= What to work on =
Once you reach the line containing "83: (887, 1246)" in the entries below, write out that line and each one after it down to the line containing "150: (540, 1144)", exactly and with nothing added.

= Data for analysis =

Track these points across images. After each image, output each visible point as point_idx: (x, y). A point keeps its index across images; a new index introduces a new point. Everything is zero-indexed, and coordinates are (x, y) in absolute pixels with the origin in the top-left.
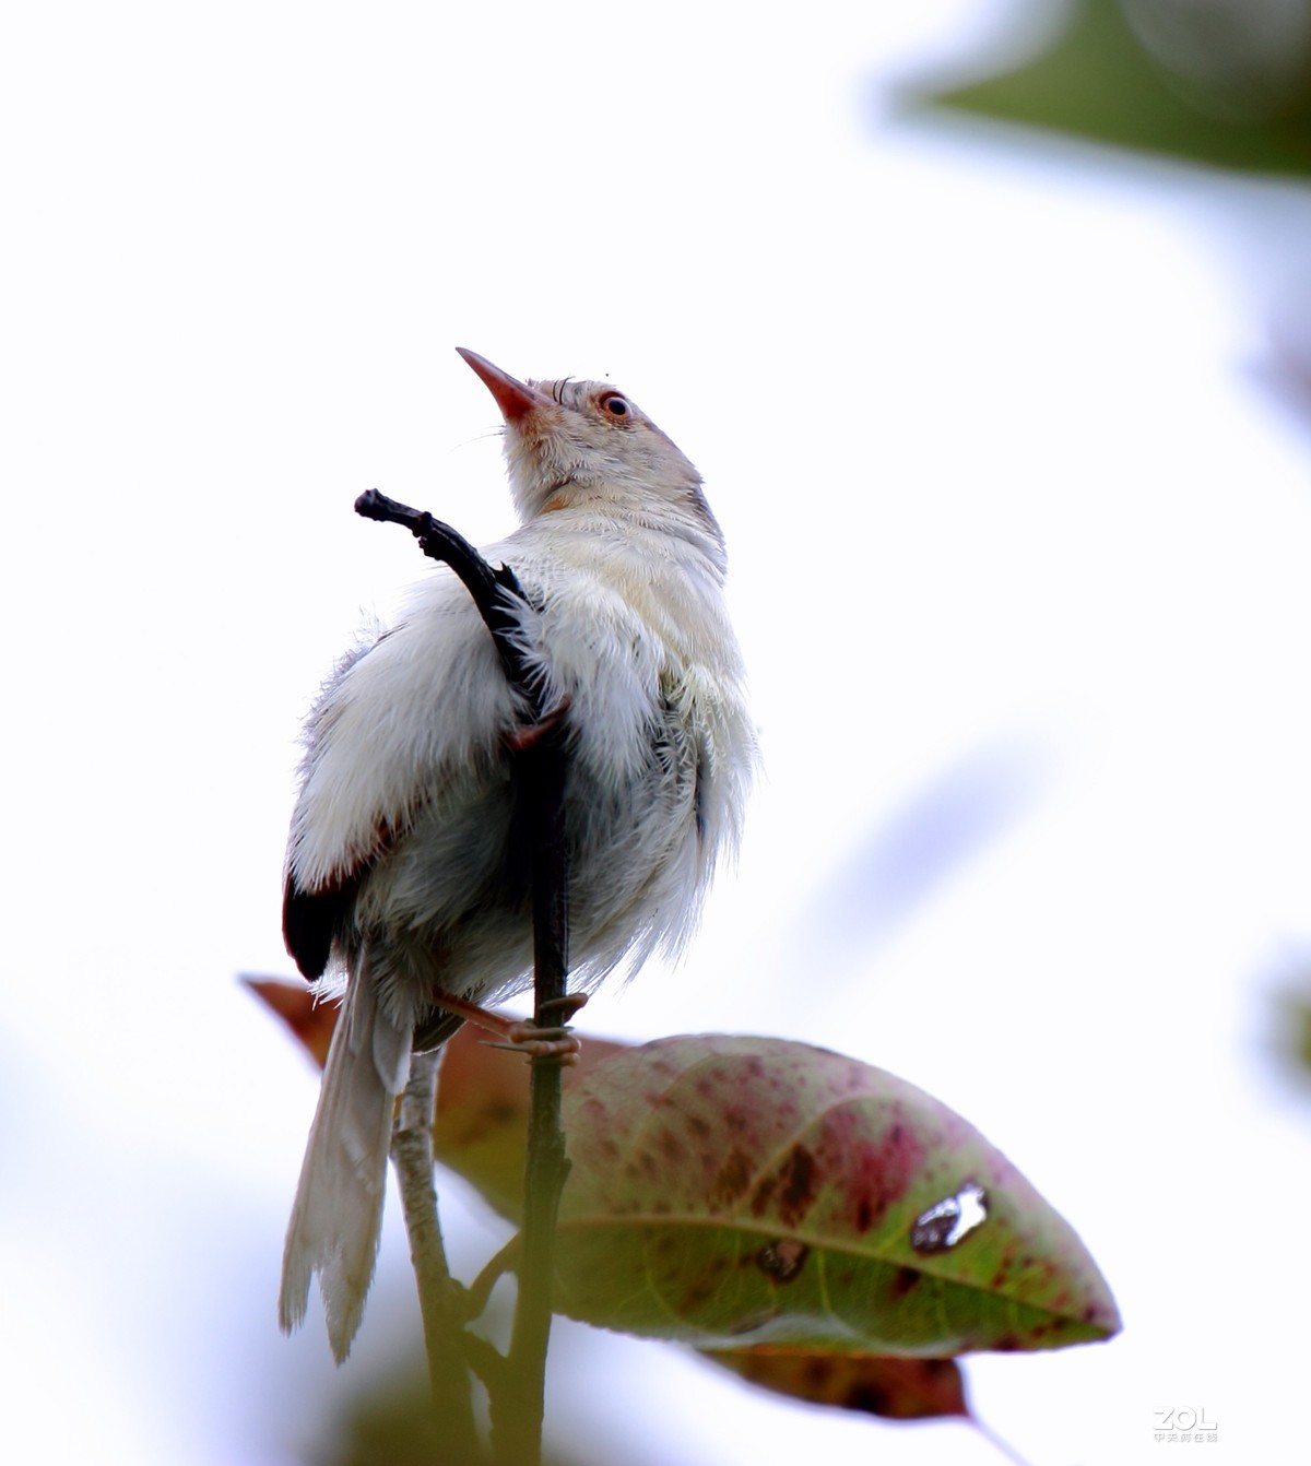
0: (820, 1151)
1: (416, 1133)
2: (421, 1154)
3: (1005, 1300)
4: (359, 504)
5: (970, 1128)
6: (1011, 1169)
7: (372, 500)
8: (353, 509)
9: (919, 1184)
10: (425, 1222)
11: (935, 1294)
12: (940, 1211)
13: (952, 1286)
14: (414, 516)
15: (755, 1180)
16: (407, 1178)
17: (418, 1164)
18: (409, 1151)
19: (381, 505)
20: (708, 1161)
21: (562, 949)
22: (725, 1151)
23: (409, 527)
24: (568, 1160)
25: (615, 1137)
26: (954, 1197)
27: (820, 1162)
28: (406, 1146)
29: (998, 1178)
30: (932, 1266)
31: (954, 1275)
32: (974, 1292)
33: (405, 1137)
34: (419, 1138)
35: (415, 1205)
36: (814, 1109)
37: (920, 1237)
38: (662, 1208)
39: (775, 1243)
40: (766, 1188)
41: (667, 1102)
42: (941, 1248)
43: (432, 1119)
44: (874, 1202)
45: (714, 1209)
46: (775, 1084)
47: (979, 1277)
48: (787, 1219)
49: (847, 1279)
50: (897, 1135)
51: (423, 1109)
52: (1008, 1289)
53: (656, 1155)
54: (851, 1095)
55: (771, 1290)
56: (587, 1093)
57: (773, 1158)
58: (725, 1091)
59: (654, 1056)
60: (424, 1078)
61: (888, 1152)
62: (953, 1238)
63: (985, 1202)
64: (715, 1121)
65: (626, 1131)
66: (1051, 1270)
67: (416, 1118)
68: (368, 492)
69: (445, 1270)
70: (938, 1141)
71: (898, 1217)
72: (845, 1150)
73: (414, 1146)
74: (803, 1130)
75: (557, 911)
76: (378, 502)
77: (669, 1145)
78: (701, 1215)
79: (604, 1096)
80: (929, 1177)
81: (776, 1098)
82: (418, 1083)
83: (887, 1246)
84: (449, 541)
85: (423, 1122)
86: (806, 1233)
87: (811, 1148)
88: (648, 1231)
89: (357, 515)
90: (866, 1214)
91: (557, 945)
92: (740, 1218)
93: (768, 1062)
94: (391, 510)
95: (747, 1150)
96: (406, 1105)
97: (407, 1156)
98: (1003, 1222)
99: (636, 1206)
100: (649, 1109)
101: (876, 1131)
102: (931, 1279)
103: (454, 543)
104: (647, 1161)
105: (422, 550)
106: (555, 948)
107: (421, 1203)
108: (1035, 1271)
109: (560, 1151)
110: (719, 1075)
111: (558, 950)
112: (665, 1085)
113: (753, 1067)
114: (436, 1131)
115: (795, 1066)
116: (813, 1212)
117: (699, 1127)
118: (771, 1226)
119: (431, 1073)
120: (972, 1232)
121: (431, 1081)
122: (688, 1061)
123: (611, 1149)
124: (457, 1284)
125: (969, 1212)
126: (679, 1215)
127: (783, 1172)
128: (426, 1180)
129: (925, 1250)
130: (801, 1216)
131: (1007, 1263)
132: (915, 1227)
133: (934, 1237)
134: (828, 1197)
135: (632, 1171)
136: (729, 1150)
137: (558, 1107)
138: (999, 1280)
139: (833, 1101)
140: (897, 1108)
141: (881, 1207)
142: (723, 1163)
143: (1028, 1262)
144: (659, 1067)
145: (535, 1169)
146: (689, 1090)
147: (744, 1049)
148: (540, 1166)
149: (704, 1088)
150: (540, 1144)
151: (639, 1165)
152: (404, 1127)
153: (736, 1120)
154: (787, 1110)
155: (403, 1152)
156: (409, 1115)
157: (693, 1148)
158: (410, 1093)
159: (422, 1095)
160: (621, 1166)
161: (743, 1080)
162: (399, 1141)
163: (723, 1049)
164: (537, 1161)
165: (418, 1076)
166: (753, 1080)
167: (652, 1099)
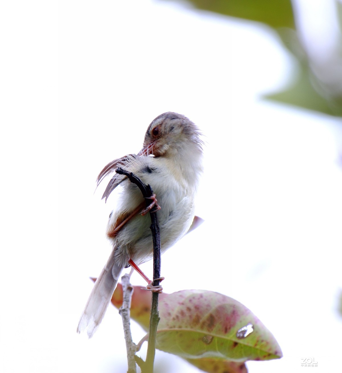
0: (216, 316)
1: (126, 310)
2: (127, 314)
3: (257, 349)
4: (117, 171)
5: (250, 311)
6: (258, 320)
7: (119, 170)
9: (238, 323)
10: (128, 330)
11: (242, 348)
12: (243, 329)
13: (245, 346)
14: (128, 174)
15: (201, 321)
16: (124, 319)
17: (126, 317)
18: (124, 314)
19: (122, 171)
20: (190, 317)
21: (159, 270)
22: (194, 314)
25: (170, 311)
26: (246, 326)
27: (216, 318)
28: (124, 313)
29: (256, 322)
30: (241, 342)
31: (246, 343)
32: (250, 347)
33: (124, 310)
34: (127, 311)
35: (125, 326)
36: (214, 306)
37: (238, 335)
38: (180, 327)
39: (206, 336)
40: (204, 323)
41: (183, 304)
42: (243, 337)
43: (130, 307)
44: (228, 327)
45: (192, 328)
46: (206, 300)
47: (251, 344)
48: (209, 331)
49: (222, 344)
50: (234, 312)
51: (127, 304)
52: (258, 347)
53: (180, 316)
54: (224, 303)
55: (205, 346)
56: (164, 302)
57: (205, 317)
58: (195, 302)
59: (180, 294)
60: (128, 297)
61: (232, 316)
62: (246, 335)
63: (253, 327)
64: (192, 308)
65: (173, 310)
66: (267, 343)
67: (126, 306)
69: (132, 341)
70: (243, 313)
71: (234, 330)
72: (222, 315)
73: (125, 312)
74: (212, 310)
75: (158, 262)
77: (182, 313)
78: (189, 329)
79: (169, 302)
80: (241, 322)
81: (206, 303)
83: (231, 337)
85: (128, 307)
86: (213, 334)
87: (214, 314)
88: (177, 332)
90: (226, 330)
91: (158, 270)
92: (197, 330)
93: (205, 295)
94: (124, 172)
95: (199, 315)
96: (124, 303)
97: (124, 315)
98: (257, 332)
99: (174, 327)
100: (178, 305)
101: (229, 311)
102: (241, 344)
103: (137, 179)
104: (177, 317)
107: (127, 325)
108: (264, 343)
109: (158, 316)
110: (194, 298)
112: (182, 300)
113: (201, 296)
114: (131, 309)
115: (211, 296)
116: (215, 329)
117: (189, 309)
118: (205, 332)
119: (130, 296)
120: (250, 334)
121: (130, 298)
122: (187, 295)
123: (169, 314)
124: (134, 344)
125: (249, 330)
126: (184, 329)
127: (207, 320)
128: (128, 320)
129: (239, 338)
130: (212, 330)
131: (258, 341)
132: (237, 333)
133: (241, 335)
134: (218, 326)
135: (174, 319)
137: (157, 306)
138: (256, 345)
139: (219, 304)
140: (234, 306)
141: (230, 328)
142: (194, 317)
143: (262, 341)
144: (181, 296)
145: (152, 319)
146: (187, 301)
147: (199, 292)
148: (153, 319)
149: (190, 301)
150: (153, 314)
151: (175, 318)
152: (123, 308)
153: (197, 308)
154: (208, 306)
155: (123, 314)
156: (125, 306)
157: (187, 314)
158: (125, 301)
159: (128, 301)
160: (171, 318)
161: (199, 299)
162: (122, 311)
163: (195, 292)
164: (152, 318)
165: (127, 297)
166: (201, 299)
167: (179, 303)
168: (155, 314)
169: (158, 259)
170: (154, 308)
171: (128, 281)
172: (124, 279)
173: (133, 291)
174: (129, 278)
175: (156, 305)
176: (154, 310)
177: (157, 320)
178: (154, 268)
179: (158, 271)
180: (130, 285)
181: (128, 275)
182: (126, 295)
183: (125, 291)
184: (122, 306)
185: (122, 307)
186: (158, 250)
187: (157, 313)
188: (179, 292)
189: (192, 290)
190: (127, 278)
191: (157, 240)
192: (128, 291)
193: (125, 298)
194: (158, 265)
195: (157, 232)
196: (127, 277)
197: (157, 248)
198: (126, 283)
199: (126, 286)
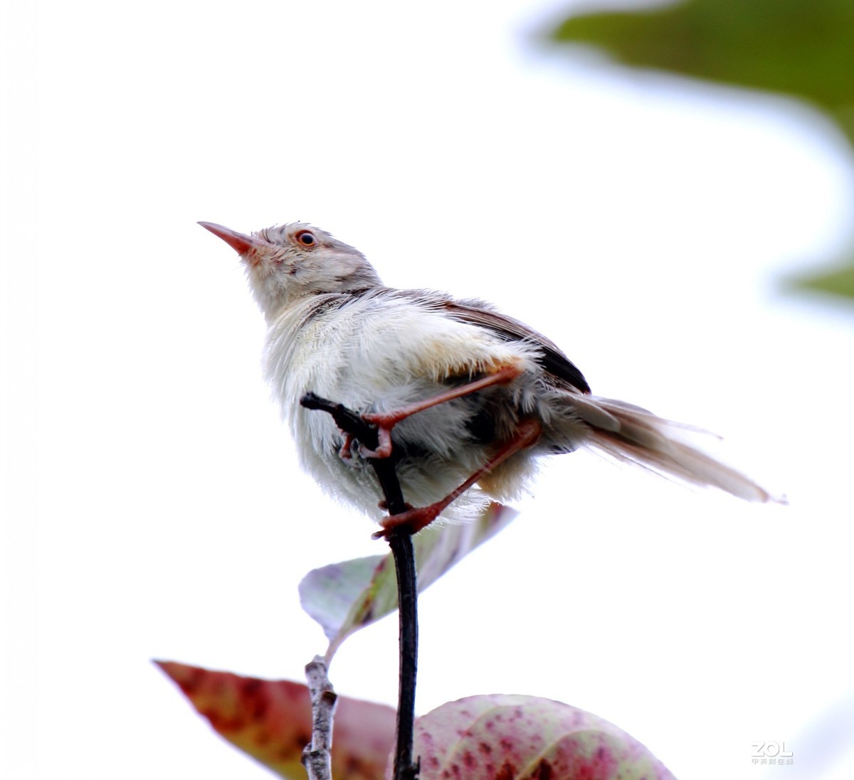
0: (556, 763)
1: (321, 753)
2: (324, 766)
5: (644, 748)
7: (309, 398)
14: (333, 406)
15: (517, 778)
17: (322, 771)
18: (317, 764)
19: (316, 401)
20: (490, 768)
22: (499, 763)
25: (437, 755)
27: (556, 769)
28: (315, 761)
29: (659, 778)
33: (315, 754)
34: (323, 756)
36: (553, 739)
41: (469, 734)
43: (330, 745)
46: (530, 723)
50: (601, 754)
51: (324, 738)
53: (462, 765)
54: (575, 730)
56: (422, 730)
57: (528, 767)
58: (502, 728)
59: (462, 707)
60: (326, 720)
61: (596, 764)
64: (495, 745)
65: (444, 751)
67: (321, 744)
70: (625, 756)
72: (570, 762)
73: (320, 760)
74: (546, 751)
76: (313, 399)
77: (469, 759)
79: (433, 732)
80: (619, 777)
81: (530, 731)
82: (322, 723)
84: (353, 420)
85: (325, 747)
87: (550, 761)
91: (412, 654)
93: (526, 710)
94: (321, 404)
95: (513, 762)
96: (315, 736)
97: (316, 766)
100: (458, 738)
101: (589, 751)
104: (455, 768)
106: (410, 655)
110: (498, 718)
111: (413, 656)
112: (467, 724)
113: (518, 713)
114: (333, 752)
115: (542, 711)
117: (486, 748)
119: (329, 717)
121: (329, 722)
122: (482, 710)
123: (435, 762)
127: (534, 774)
135: (446, 774)
136: (502, 762)
137: (412, 746)
139: (564, 733)
140: (601, 737)
142: (499, 769)
144: (465, 713)
146: (481, 727)
147: (513, 703)
149: (489, 725)
150: (401, 769)
151: (450, 771)
152: (313, 750)
153: (506, 744)
154: (537, 738)
155: (314, 764)
156: (317, 742)
157: (482, 761)
158: (317, 729)
159: (324, 730)
160: (440, 772)
161: (511, 720)
162: (311, 757)
163: (502, 702)
165: (321, 719)
166: (518, 721)
167: (460, 733)
168: (406, 769)
169: (411, 626)
170: (402, 754)
171: (325, 677)
172: (314, 672)
173: (337, 703)
174: (326, 670)
175: (408, 746)
176: (402, 760)
178: (402, 650)
179: (412, 659)
180: (329, 686)
181: (323, 661)
182: (320, 715)
183: (317, 702)
184: (309, 744)
185: (310, 747)
186: (412, 602)
188: (461, 701)
189: (493, 696)
190: (321, 670)
191: (408, 578)
192: (325, 703)
193: (318, 722)
194: (413, 644)
195: (408, 557)
196: (321, 664)
197: (409, 599)
198: (319, 682)
199: (318, 689)
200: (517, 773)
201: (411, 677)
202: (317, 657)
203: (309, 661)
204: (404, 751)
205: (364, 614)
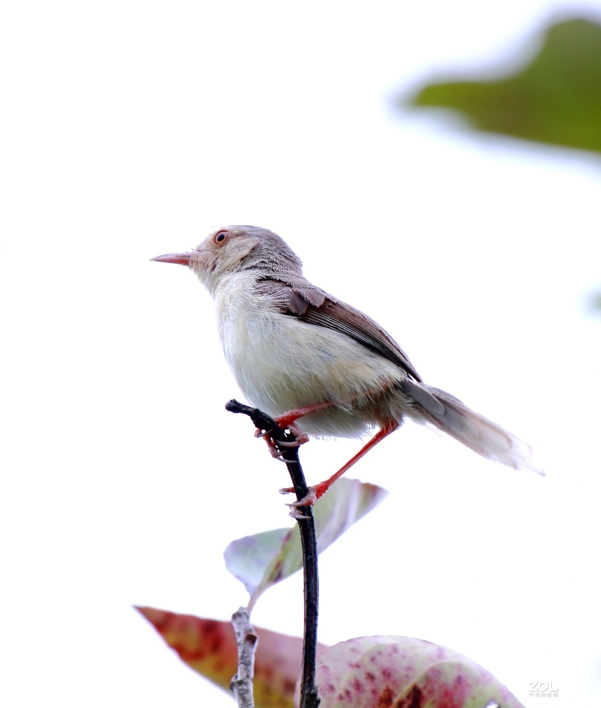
0: (425, 688)
1: (245, 681)
2: (247, 691)
4: (227, 406)
5: (492, 676)
6: (510, 694)
7: (232, 404)
8: (225, 408)
9: (469, 702)
14: (251, 410)
15: (395, 701)
16: (241, 702)
17: (246, 695)
18: (242, 690)
19: (237, 406)
20: (374, 692)
23: (249, 415)
24: (319, 699)
25: (333, 682)
27: (425, 692)
28: (241, 687)
29: (505, 699)
33: (241, 683)
34: (246, 684)
36: (422, 669)
40: (401, 704)
41: (358, 666)
43: (252, 675)
46: (404, 657)
50: (459, 680)
51: (247, 670)
53: (352, 690)
54: (439, 662)
56: (322, 663)
57: (404, 691)
58: (383, 661)
59: (351, 645)
60: (248, 656)
61: (455, 688)
64: (378, 674)
65: (339, 680)
67: (245, 675)
68: (231, 401)
70: (478, 682)
72: (436, 687)
73: (244, 687)
74: (416, 678)
75: (314, 587)
76: (235, 405)
77: (358, 686)
79: (329, 664)
80: (474, 698)
81: (405, 663)
82: (245, 659)
84: (266, 422)
85: (248, 676)
87: (421, 686)
89: (227, 411)
91: (314, 602)
93: (401, 647)
94: (242, 408)
95: (392, 687)
96: (241, 669)
97: (241, 692)
100: (349, 669)
101: (449, 679)
103: (269, 422)
104: (348, 693)
105: (254, 425)
106: (313, 603)
109: (315, 695)
110: (380, 653)
111: (315, 604)
112: (356, 659)
113: (395, 649)
114: (254, 680)
115: (413, 648)
117: (371, 677)
119: (251, 654)
121: (251, 658)
122: (366, 647)
123: (332, 688)
127: (408, 697)
128: (249, 703)
135: (341, 698)
136: (383, 687)
137: (314, 675)
139: (430, 665)
140: (459, 667)
142: (381, 693)
144: (353, 650)
145: (304, 703)
146: (367, 660)
147: (391, 642)
148: (307, 702)
149: (373, 659)
150: (306, 692)
151: (344, 695)
152: (239, 679)
153: (386, 674)
154: (409, 668)
155: (239, 690)
156: (242, 673)
157: (368, 686)
158: (242, 663)
159: (247, 664)
160: (336, 695)
161: (390, 655)
162: (237, 685)
163: (382, 641)
164: (305, 700)
165: (245, 655)
166: (395, 655)
167: (350, 665)
168: (310, 692)
169: (313, 580)
170: (307, 679)
171: (247, 623)
172: (239, 619)
173: (257, 643)
174: (248, 618)
175: (312, 673)
176: (307, 684)
177: (315, 703)
178: (306, 599)
179: (314, 606)
180: (251, 629)
181: (245, 611)
182: (244, 652)
183: (242, 643)
184: (236, 675)
185: (237, 677)
186: (313, 562)
187: (314, 689)
188: (350, 641)
189: (375, 637)
190: (244, 617)
191: (310, 543)
192: (248, 643)
193: (242, 657)
194: (314, 594)
195: (310, 527)
196: (245, 613)
197: (311, 559)
198: (243, 627)
199: (242, 632)
200: (395, 696)
201: (314, 619)
202: (241, 608)
203: (235, 611)
204: (309, 677)
205: (276, 574)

= Exercise solution =
83: (887, 1246)
84: (449, 541)
85: (423, 1122)
86: (806, 1233)
87: (811, 1148)
88: (648, 1231)
89: (357, 515)
90: (866, 1214)
91: (557, 945)
92: (740, 1218)
93: (768, 1062)
94: (391, 510)
95: (747, 1150)
96: (406, 1105)
97: (407, 1156)
98: (1003, 1222)
99: (636, 1206)
100: (649, 1109)
101: (876, 1131)
102: (931, 1279)
103: (454, 543)
104: (647, 1161)
105: (422, 550)
106: (555, 948)
107: (421, 1203)
108: (1035, 1271)
109: (560, 1151)
110: (719, 1075)
111: (558, 950)
112: (665, 1085)
113: (753, 1067)
114: (436, 1131)
115: (795, 1066)
116: (813, 1212)
117: (699, 1127)
118: (771, 1226)
119: (431, 1073)
120: (972, 1232)
121: (431, 1081)
122: (688, 1061)
123: (611, 1149)
124: (457, 1284)
125: (969, 1212)
126: (679, 1215)
127: (783, 1172)
128: (426, 1180)
129: (925, 1250)
130: (801, 1216)
131: (1007, 1263)
132: (915, 1227)
133: (934, 1237)
134: (828, 1197)
135: (632, 1171)
136: (729, 1150)
137: (558, 1107)
138: (999, 1280)
139: (833, 1101)
140: (897, 1108)
141: (881, 1207)
142: (723, 1163)
143: (1028, 1262)
144: (659, 1067)
145: (535, 1169)
146: (689, 1090)
147: (744, 1049)
148: (540, 1166)
149: (704, 1088)
150: (540, 1144)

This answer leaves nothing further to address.